I have still not given up hope that this conversation is useful for somebody. He...

I have still not given up hope that this conversation is useful for somebody.

Here is my redoubled effort.

Part of what gives me hope is that the CEO of a prominent data analysis company, who does have a background in statistics and data analysis, and has a PhD in computational mathematics from Stanford, said that my original comment was "amazing" and that "the complacency of selecting variables is lost on the hive mind."

And, so, while I have diminished hope that I'll be able to get through to you this time, at the moment, since things seem to have regressed to statements asserting that I don't understand the "faintest clue" of things like model fitting and significance (this is absolutely false, actually, I'm quite deeply aware of the meaning), in fact this conversation does have at least some merit, even if outside of this, surprisingly argumentative, Hacker News context.

Including a specific number of terms in a Taylor series expansion (as per the suggestion of xapata, or in any expansion, be it a Fourier expansion, a Lagrange expansion, or whatever, is a somewhat perilous choice that can distort the meaning. Any form of model fitting has this problem. But one cannot dismiss all other models that could be fit to the data as insignificant in this case!

In particular, choice of a quadratic function for fitting, using constant, linear, and quadratic terms, automatically distorts this data, because of the nature of the data, where there is a anti-correlation between unemployment and cognitive indicators.

This is demonstrated by the following example, which took me about 5 minutes to construct -- and bit more to explain and write about here.

Suppose the data show a completely flat response for IQ versus working hours, except for the unemployed population, which has a lower set of cognitive indicators.

The data and curve are linked here.

https://mycurvefit.com/share/0530c696-2eb0-4f9f-8af1-3277c5b...

In this example, the data shows no optimum number of working hours, and IQ doesn't diminish for more hours worked. But the quadratic fit does suggest this: a peak for IQ near 25 hours of hours worked.

Obviously, this example is not the data the study worked on. The study doesn't directly share the data. But, from the graphs on page 20, the example I constructed is quite like the data. The part-time and full-time work probability density curves are practically identical to one another -- they are right on top of each other. The only really significant difference is between the working and not working populations.

Yet, the authors do not hedge their findings.

"Our findings show that there is a non-linearity in the effect of working hours on cognitive functioning. For working hours up to around 25 hours a week, an increase in working hours has a positive impact on cognitive functioning. However, when working hours exceed 25 hours per week, an increase in working hours has a negative impact on cognition."

and the study concludes "Our study highlights that too much work can have adverse effects on cognitive functioning."

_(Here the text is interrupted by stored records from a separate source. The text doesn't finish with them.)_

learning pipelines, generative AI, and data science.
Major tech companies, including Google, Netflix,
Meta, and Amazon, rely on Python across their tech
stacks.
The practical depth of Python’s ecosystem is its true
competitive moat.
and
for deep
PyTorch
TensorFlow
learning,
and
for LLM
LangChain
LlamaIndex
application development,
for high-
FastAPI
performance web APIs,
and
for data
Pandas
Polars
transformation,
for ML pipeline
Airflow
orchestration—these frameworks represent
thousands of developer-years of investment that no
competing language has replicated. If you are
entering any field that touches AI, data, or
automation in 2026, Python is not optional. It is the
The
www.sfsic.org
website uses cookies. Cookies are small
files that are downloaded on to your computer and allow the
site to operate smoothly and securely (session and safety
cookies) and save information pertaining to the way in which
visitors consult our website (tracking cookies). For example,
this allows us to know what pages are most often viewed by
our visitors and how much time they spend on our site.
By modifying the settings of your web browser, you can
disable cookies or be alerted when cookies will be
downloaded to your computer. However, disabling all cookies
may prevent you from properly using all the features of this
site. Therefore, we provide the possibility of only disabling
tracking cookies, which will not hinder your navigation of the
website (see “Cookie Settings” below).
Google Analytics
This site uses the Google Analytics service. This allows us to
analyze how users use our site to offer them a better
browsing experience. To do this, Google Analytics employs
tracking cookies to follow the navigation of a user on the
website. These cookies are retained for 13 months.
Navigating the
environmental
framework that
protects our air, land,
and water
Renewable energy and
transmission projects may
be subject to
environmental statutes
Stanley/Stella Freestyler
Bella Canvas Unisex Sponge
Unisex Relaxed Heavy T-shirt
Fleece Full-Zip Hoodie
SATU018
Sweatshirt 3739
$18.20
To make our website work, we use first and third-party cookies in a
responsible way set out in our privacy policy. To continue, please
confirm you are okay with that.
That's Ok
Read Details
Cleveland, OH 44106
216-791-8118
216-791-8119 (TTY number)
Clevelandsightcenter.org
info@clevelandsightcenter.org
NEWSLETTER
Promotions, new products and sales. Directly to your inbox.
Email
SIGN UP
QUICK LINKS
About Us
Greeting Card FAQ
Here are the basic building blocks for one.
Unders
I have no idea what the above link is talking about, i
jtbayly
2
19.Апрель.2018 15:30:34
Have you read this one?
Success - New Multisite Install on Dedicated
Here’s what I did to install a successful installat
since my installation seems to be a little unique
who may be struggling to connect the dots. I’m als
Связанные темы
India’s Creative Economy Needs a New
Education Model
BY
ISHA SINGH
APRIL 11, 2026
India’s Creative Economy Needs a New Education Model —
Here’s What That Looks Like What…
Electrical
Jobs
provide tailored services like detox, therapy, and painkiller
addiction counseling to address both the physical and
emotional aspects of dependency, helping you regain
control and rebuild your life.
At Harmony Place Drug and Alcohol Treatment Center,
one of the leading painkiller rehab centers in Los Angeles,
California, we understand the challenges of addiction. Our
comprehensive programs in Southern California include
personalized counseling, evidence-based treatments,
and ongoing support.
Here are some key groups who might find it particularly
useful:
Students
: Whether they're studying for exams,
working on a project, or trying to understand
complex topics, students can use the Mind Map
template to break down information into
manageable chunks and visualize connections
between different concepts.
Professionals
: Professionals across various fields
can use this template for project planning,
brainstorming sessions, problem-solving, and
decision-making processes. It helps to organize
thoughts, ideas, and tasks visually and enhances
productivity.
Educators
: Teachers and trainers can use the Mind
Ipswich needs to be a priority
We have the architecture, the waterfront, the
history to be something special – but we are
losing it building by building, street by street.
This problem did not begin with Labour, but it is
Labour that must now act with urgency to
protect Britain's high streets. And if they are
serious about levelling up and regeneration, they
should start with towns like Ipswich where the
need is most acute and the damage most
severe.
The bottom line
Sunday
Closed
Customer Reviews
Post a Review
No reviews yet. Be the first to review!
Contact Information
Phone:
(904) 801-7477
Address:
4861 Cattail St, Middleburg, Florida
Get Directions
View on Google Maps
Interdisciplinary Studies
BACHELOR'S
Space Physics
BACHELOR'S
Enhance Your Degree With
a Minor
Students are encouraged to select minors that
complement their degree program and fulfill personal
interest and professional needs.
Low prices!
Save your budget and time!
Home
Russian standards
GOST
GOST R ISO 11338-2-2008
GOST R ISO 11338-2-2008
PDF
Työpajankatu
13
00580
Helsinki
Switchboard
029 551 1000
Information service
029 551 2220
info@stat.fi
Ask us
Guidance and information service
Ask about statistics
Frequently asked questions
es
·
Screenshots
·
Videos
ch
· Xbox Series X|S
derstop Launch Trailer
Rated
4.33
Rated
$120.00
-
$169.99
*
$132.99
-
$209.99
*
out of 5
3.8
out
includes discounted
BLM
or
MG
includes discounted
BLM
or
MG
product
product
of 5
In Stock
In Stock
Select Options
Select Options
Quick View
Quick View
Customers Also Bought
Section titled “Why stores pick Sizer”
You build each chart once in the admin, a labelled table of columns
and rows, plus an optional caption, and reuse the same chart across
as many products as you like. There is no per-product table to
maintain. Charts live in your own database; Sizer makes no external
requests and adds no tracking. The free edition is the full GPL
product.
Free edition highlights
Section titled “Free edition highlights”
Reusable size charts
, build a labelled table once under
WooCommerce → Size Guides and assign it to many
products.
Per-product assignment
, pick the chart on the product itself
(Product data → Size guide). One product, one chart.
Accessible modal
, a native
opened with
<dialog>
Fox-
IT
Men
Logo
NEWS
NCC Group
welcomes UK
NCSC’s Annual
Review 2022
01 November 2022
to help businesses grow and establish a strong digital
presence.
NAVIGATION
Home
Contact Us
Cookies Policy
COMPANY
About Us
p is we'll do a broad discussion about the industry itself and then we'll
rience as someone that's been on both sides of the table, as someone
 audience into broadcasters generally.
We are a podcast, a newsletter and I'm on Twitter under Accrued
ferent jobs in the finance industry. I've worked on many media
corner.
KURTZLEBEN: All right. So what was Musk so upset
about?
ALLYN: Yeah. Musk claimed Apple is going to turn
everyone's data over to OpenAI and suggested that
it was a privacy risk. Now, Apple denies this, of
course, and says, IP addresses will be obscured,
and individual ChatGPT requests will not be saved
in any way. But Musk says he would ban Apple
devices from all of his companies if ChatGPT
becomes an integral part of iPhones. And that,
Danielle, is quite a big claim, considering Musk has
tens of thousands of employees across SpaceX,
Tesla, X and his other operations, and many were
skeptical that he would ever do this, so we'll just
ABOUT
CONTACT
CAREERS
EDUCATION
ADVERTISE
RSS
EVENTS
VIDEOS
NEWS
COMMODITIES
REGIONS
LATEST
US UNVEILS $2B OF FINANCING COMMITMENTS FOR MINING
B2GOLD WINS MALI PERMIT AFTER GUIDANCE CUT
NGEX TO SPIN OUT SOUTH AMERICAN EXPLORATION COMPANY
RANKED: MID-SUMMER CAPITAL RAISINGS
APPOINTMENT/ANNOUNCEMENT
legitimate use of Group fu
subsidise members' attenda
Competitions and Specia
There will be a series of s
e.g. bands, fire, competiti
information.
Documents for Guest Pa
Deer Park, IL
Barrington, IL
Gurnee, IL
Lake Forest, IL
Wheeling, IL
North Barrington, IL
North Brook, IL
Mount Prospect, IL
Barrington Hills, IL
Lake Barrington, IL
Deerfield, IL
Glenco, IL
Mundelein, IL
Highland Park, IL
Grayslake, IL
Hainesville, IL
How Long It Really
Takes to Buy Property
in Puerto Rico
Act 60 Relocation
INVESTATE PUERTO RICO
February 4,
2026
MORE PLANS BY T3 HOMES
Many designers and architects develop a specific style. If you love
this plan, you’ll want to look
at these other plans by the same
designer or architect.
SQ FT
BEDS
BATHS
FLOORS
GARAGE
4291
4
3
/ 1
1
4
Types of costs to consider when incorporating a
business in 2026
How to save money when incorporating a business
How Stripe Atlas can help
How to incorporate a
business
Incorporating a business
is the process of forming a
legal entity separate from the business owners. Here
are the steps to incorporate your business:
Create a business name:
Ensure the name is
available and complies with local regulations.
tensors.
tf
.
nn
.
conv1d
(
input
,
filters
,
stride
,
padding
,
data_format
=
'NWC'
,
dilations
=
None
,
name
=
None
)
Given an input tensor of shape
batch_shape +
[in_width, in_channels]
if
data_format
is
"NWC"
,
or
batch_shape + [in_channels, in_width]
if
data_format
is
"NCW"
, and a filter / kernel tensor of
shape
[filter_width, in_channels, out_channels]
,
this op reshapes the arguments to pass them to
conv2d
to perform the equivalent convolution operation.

In my judgment, this analysis does not demonstrate this, even though it would be convenient for me for this to be true.

PS:

Because they did two stage least squares, and instead of directly using working hours they used fitted values, there is a slight adjustment that needs to be done to the example above, in order to be relevant.

It is not entirely obvious exactly how well the anti-correlation for cognitive indicators will carry through after "working hours" are estimated by regression with the variables:

Vacancy rate, Inner regional, Outer regional, Remote, Very remote, Number of dependent, Children, Parent is still alive, Other public benefits, Australian citizen, Work experience, Ownhouse.

I mean literally the best connection there is is in "other public benefits" which is a variable with an effect measured in dozens of hours of work per week. Everything else is a far smaller effect. So, effectively, what the second stage of least squares is really doing, is doing a regression on the variables about versus cognitive indicators; and really mostly, upon whether or not they receive public benefits.

A large fraction of those people who have public benefits will have their "estimated work hours" estimated below 0, then will be reassigned to 0 for the purposes of the final regression. Hence, if there is an anti-correlation for "receiving other public benefits" (their terminology) with cognitive indicators -- and there is -- it will appear that there is a significantly lower set of cognitive indicators for the instrument WH* that they estimate.

After that, the rest of my toy example is still quite apt -- there can be no effect in IQ as a function of WH* or WH (as measured) outside of the unemployed population, even though the quadratic analysis will suggest an optimum.